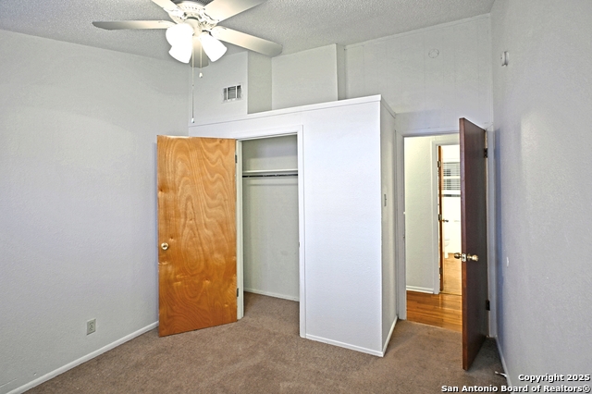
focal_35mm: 18
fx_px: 296
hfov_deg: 90.0
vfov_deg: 67.3
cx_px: 296
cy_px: 197
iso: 200
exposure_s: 1/20
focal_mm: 12
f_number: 3.5
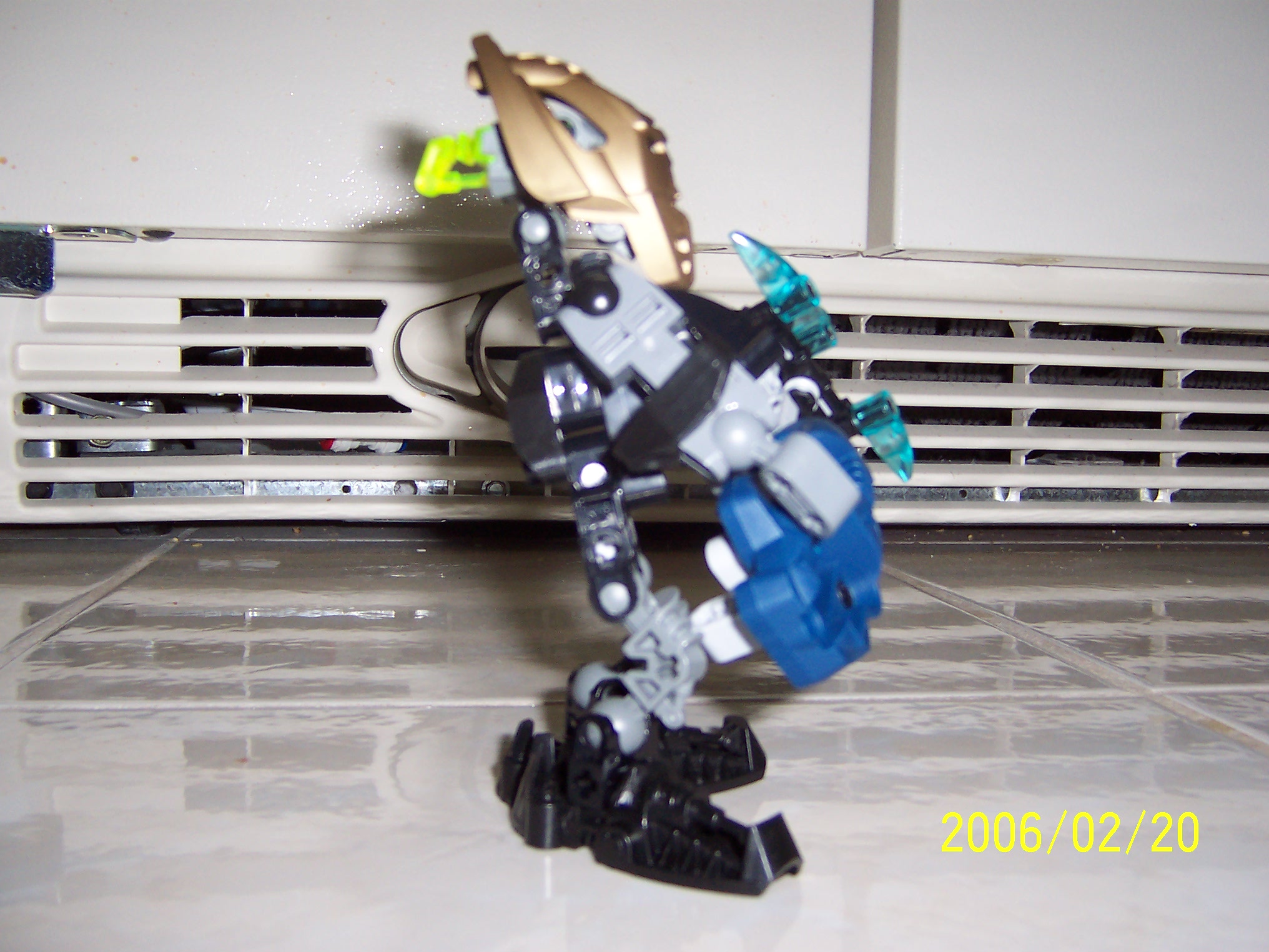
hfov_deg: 51.4
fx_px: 1320
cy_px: 476
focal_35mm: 36
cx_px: 634
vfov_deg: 39.7
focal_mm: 5.6
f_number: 2.8
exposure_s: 1/60
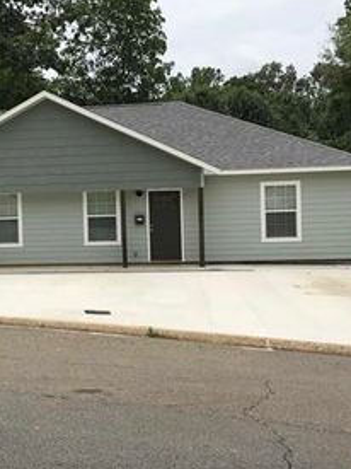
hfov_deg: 27.8
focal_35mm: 51
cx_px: 58
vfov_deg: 37.5
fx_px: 690
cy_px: 221
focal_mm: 3.99
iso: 20
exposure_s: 1/2817
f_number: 1.8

◆ **WORK REQUIRED**:
From the first record above to the last, output each one exactly and omit the pictures.

◆ **SOLUTION FOR THIS PROBLEM**:
focal_35mm: 18
fx_px: 296
hfov_deg: 90.0
vfov_deg: 67.3
cx_px: 296
cy_px: 197
iso: 200
exposure_s: 1/20
focal_mm: 12
f_number: 3.5
hfov_deg: 51.4
fx_px: 1320
cy_px: 476
focal_35mm: 36
cx_px: 634
vfov_deg: 39.7
focal_mm: 5.6
f_number: 2.8
exposure_s: 1/60
hfov_deg: 27.8
focal_35mm: 51
cx_px: 58
vfov_deg: 37.5
fx_px: 690
cy_px: 221
focal_mm: 3.99
iso: 20
exposure_s: 1/2817
f_number: 1.8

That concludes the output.